Namun, ia menegaskan pihaknya akan mengambil tindakan sesuai prosedur yang berlaku jika ada permintaan penjelasan dari KY.

"Jika ada permintaan penjelasan, tentu kami akan tindaklanjuti sesuai prosedur," ujarnya.

Anggota KY yang menjabat sebagai Ketua Bidang Pengawasan Hakim dan Investigasi, Abhan, sebelumnya telah mengungkap adanya dugaan indikasi pelanggaran (KEPPH) oleh hakim dalam persidangan tersebut.

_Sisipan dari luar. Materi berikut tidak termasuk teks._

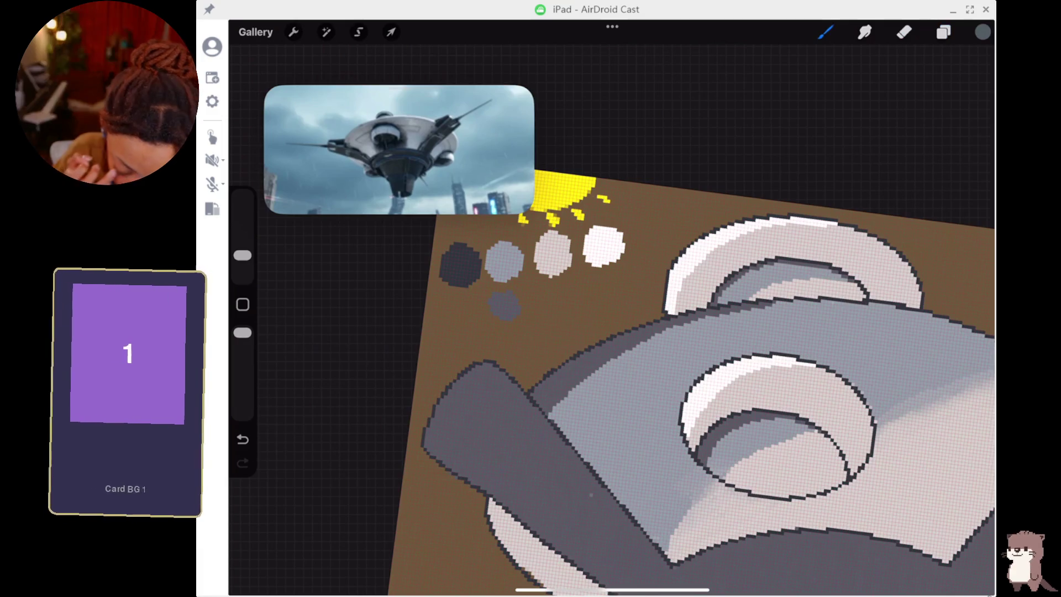
left_click(983, 32)
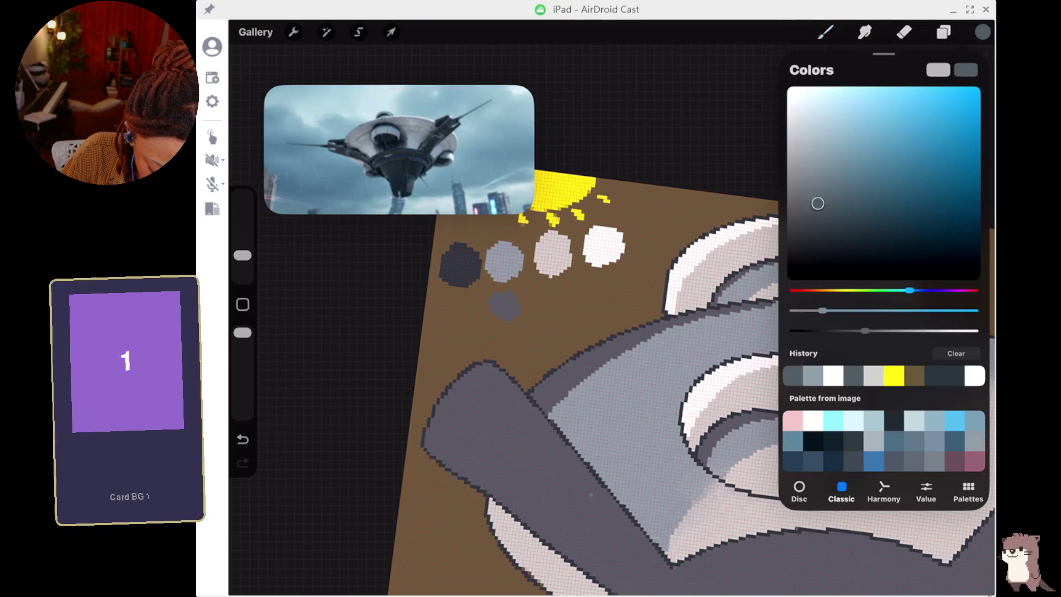
left_click_drag(865, 330, 838, 330)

Ia menjelaskan bahwa KY telah melakukan pengawasan intensif terhadap kasus tersebut.

Selain itu, menurutnya, KY juga menerima pengaduan dari warga mengenai kasus tersebut.

Saat ini, kata Abhan, pihaknya sedang melakukan analisis lebih lanjut.

Namun demikian, saat ini terdapat dugaan pelanggaran kode etik oleh hakim dalam kasus tersebut.

"Memang catatan kami saat ini masih ada indikasi pelanggaran kode etiknya," katanya dalam konferensi pers di Gedung KY, Jakarta Pusat pada Kamis (30/7/2026).

Kelak, katanya, KY akan melakukan penelitian lebih lanjut.

Selain itu, menurut Abhan, pihaknya akan memberikan penjelasan mengenai indikasi dugaan pelanggaran tersebut kepada berbagai pihak, termasuk kepada para hakim militer yang dilaporkan.

"Pasti memberikan penjelasan kepada pihak-pihak, bagi pelapor, saksi, dan nanti pada terlapor," tutup Abhan.

TAUD Melaporkan Tiga Hakim Militer

Tim Advokasi untuk Demokrasi (TAUD) sebelumnya mengajukan laporan terhadap tiga hakim di Pengadilan Militer II-08 Jakarta yang memimpin persidangan kasus penyiram air keras terhadap Andrie Yunus ke KY pada Senin (18/5/2026).

Tiga hakim yang dilaporkan adalah:

  • Kolonel Chk Fredy Ferdian Isnartanto
  • Mayor Kolonel Kum Irwan Tasri
  • Kepala Pelabuhan (H) M. Zainal Abidin

Mereka dilaporkan terkait dugaan pelanggaran KEPPH, antara lain terkait saat hakim menyentuh barang atau alat bukti tanpa menggunakan sarung tangan, pernyataan "goblok" dalam persidangan, serta upaya yang tampaknya memaksa untuk memanggil Andrie Yunus agar memberikan keterangannya di persidangan.